ACTION ITEM: Find every line below that contains the word "avec" and copy it out.

"""

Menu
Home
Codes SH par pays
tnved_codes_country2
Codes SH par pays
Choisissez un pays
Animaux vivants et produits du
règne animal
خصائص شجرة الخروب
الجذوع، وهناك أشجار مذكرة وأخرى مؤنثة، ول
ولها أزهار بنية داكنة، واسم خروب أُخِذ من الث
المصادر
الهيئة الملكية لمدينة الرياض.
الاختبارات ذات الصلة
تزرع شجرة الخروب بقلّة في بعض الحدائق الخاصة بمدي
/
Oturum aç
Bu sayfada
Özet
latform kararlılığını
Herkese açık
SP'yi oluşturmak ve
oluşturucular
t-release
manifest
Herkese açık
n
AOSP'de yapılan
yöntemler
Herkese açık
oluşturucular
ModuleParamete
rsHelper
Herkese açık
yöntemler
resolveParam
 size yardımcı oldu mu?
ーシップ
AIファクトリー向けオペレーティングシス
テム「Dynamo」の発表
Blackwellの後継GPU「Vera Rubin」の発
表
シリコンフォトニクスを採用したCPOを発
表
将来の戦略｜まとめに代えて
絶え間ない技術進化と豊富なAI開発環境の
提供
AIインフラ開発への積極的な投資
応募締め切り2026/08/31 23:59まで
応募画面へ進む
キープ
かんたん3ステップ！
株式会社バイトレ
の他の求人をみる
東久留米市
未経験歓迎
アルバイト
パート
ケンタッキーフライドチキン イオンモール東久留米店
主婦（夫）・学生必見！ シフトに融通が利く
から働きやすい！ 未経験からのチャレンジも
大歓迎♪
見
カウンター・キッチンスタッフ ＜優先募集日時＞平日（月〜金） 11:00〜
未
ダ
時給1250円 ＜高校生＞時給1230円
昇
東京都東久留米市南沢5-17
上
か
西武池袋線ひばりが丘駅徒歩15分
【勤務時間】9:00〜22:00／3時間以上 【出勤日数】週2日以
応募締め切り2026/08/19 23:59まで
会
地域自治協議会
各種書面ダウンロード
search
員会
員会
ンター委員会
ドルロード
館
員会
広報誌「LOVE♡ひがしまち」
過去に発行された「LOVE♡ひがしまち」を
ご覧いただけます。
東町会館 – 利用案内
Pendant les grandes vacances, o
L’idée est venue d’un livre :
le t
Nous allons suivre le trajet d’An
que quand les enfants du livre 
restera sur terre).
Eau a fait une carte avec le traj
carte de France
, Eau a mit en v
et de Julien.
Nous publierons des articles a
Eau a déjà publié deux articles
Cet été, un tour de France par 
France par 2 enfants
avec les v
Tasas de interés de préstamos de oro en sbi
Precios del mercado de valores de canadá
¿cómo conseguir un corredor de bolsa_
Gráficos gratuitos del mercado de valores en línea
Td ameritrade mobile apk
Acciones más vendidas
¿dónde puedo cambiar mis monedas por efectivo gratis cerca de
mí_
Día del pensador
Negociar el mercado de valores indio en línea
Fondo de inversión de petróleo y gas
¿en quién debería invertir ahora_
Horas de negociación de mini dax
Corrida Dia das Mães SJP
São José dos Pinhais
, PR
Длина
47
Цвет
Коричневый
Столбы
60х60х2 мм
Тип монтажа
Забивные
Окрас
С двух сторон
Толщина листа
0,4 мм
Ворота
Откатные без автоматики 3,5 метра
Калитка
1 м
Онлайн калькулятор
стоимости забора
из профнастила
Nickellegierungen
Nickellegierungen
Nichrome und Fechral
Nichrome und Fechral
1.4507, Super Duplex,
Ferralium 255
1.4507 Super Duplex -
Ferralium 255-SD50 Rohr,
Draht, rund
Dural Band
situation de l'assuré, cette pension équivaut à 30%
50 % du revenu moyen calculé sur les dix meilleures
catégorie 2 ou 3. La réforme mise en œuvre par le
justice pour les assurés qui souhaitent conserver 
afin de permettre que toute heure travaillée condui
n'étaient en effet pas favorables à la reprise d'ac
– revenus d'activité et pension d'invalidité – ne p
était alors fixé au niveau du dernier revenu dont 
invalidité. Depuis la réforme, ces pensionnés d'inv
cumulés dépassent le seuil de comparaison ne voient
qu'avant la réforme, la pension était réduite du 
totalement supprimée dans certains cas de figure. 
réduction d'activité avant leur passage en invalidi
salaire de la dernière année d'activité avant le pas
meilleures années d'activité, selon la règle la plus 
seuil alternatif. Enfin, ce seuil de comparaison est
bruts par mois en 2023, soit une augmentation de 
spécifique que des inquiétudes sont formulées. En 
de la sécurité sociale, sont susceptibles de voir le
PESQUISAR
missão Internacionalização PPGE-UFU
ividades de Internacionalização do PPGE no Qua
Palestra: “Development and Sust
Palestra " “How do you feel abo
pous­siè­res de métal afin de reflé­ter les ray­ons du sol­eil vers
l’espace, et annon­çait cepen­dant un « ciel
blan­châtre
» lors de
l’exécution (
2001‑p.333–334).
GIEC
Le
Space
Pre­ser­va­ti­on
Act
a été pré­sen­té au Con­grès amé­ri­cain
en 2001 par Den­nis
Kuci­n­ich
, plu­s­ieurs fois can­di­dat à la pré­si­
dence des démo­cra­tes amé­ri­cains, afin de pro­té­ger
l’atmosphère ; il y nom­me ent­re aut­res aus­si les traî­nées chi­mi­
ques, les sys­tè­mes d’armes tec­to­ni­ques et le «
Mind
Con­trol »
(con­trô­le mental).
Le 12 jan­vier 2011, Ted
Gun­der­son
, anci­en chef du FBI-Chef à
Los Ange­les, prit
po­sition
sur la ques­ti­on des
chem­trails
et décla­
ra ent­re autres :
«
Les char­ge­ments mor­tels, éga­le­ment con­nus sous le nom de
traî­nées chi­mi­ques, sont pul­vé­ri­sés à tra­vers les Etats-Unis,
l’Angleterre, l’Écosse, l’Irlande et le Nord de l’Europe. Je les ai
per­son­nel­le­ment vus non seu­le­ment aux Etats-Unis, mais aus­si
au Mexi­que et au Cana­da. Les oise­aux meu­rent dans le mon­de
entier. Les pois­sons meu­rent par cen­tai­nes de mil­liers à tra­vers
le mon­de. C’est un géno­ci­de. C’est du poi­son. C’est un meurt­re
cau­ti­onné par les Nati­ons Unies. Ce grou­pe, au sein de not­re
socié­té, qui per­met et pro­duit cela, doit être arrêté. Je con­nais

"""

WRITTEN RESPONSE:
Eau a fait une carte avec le traj
avec les v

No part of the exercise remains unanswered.